§ Task instructions: Output every line of the entries from the line containing "para Derrick tomar" through the last, exactly, with no other content.

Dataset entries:
----
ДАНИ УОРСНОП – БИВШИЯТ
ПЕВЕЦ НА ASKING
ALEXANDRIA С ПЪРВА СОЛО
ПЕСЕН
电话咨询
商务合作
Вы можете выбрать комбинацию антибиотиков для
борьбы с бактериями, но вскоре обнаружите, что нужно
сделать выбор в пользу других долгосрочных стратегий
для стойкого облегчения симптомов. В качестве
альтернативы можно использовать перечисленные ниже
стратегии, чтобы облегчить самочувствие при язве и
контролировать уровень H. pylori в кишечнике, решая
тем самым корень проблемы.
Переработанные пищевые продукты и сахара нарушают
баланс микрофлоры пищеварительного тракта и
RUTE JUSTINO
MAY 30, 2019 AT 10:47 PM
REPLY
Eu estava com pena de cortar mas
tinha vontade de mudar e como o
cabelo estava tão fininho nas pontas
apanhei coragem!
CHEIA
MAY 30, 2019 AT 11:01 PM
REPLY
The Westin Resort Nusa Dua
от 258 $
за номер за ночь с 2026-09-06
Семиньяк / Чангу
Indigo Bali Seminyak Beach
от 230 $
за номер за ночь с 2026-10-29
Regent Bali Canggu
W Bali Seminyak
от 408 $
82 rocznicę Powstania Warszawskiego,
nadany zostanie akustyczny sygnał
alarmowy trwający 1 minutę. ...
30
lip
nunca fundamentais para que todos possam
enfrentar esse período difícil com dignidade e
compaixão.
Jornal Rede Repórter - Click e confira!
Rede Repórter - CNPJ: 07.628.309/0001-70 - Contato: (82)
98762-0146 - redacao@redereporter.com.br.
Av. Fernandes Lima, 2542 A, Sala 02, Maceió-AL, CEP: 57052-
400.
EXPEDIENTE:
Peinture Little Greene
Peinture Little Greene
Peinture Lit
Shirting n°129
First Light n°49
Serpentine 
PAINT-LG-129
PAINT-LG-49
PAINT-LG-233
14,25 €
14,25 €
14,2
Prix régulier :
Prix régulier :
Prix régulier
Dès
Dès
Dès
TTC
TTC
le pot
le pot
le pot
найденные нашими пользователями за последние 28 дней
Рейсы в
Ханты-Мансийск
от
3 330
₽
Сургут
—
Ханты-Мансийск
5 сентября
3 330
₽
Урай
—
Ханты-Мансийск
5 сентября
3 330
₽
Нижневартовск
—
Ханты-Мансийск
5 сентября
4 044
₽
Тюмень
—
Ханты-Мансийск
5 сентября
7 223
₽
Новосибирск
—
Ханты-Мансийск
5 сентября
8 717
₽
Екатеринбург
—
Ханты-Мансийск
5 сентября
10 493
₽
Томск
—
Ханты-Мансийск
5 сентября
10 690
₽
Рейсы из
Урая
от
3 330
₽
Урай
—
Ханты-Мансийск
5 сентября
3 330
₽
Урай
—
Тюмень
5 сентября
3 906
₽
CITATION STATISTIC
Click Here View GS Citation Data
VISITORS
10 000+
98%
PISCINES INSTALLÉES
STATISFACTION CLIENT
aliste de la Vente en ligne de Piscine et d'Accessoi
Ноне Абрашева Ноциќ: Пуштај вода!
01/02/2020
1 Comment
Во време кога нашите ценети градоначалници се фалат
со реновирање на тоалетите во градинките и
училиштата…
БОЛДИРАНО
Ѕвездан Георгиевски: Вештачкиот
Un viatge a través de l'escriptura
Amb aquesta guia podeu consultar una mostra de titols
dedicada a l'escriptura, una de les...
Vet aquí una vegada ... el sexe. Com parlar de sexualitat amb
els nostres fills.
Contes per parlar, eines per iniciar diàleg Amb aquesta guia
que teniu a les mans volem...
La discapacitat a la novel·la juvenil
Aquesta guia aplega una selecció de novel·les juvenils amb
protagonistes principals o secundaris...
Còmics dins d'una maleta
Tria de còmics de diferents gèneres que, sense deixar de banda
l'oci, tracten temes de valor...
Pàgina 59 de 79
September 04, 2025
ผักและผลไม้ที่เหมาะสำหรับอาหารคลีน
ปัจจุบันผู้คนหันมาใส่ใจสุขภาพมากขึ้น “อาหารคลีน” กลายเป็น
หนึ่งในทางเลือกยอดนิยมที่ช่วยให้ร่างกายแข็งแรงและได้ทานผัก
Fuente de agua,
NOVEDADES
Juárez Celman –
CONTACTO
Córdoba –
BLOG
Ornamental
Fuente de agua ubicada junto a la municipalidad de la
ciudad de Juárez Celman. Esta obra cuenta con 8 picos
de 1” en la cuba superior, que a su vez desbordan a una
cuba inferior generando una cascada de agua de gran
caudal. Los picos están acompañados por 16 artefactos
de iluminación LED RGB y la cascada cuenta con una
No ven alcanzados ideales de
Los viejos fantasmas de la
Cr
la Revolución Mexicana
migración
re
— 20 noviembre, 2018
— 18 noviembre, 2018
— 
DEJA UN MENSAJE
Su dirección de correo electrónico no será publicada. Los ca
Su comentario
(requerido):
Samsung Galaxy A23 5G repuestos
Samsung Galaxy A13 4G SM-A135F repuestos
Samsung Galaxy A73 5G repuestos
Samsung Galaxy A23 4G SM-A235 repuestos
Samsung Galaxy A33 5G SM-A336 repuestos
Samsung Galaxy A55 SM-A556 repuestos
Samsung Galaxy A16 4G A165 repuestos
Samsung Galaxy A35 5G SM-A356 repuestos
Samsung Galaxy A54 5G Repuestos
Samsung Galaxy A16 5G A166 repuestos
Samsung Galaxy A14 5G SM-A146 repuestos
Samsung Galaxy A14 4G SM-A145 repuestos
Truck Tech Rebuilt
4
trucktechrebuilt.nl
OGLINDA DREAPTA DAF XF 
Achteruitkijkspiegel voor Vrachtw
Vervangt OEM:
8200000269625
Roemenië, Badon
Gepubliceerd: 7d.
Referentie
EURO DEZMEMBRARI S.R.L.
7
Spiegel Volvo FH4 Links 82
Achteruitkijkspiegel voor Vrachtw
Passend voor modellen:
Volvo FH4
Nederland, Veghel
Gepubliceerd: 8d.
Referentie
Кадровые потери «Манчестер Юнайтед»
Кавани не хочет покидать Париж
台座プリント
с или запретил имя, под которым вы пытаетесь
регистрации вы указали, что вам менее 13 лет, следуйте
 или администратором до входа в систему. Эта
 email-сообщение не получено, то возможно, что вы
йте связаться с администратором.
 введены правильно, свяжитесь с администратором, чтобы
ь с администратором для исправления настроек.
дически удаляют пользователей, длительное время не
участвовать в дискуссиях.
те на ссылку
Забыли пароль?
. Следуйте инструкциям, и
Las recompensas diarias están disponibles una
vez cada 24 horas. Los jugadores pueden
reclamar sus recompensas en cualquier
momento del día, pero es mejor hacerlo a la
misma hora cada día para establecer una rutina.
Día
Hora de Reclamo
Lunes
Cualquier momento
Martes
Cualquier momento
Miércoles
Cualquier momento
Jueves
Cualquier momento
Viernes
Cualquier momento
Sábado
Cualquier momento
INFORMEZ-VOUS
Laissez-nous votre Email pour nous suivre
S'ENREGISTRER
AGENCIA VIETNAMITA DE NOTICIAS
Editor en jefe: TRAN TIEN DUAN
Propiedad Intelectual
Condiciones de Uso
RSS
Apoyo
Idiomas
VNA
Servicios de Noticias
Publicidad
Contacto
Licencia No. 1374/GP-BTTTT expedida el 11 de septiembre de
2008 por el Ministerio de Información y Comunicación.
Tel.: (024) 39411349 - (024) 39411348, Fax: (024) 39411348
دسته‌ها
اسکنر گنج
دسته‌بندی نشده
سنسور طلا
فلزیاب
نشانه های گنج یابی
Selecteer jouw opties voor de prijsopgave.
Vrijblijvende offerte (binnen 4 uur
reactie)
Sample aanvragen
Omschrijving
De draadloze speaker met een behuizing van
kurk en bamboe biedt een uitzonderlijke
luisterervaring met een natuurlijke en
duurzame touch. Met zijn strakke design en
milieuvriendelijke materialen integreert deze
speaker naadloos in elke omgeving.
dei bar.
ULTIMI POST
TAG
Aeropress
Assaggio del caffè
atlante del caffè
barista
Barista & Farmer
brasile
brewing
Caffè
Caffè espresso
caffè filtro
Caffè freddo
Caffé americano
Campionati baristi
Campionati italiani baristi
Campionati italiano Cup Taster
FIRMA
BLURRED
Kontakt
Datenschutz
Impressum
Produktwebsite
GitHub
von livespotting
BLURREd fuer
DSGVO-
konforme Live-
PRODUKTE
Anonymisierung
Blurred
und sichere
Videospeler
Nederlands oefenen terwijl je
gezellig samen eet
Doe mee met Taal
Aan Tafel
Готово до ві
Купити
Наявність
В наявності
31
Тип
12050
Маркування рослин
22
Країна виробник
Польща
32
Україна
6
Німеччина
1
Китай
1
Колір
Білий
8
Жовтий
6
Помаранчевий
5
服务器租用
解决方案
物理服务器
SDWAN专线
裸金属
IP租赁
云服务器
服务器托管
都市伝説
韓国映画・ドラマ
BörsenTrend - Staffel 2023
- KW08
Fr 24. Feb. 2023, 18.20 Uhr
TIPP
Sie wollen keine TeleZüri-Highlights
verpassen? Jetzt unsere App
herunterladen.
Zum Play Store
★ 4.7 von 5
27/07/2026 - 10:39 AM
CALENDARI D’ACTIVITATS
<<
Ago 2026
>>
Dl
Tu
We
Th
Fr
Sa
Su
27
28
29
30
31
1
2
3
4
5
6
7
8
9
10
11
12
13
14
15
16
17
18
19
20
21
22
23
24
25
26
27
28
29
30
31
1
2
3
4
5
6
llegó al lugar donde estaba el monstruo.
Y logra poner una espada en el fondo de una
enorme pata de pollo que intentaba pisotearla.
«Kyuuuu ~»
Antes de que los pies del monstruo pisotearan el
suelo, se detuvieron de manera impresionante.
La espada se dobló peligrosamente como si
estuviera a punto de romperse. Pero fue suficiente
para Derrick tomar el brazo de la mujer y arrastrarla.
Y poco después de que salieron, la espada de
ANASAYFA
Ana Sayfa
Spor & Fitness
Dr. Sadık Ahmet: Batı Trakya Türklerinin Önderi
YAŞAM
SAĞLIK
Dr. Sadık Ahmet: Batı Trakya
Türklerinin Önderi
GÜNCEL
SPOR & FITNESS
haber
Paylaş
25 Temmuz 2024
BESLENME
----
§ Task answer:
para Derrick tomar el brazo de la mujer y arrastrarla.
Y poco después de que salieron, la espada de
ANASAYFA
Ana Sayfa
Spor & Fitness
Dr. Sadık Ahmet: Batı Trakya Türklerinin Önderi
YAŞAM
SAĞLIK
Dr. Sadık Ahmet: Batı Trakya
Türklerinin Önderi
GÜNCEL
SPOR & FITNESS
haber
Paylaş
25 Temmuz 2024
BESLENME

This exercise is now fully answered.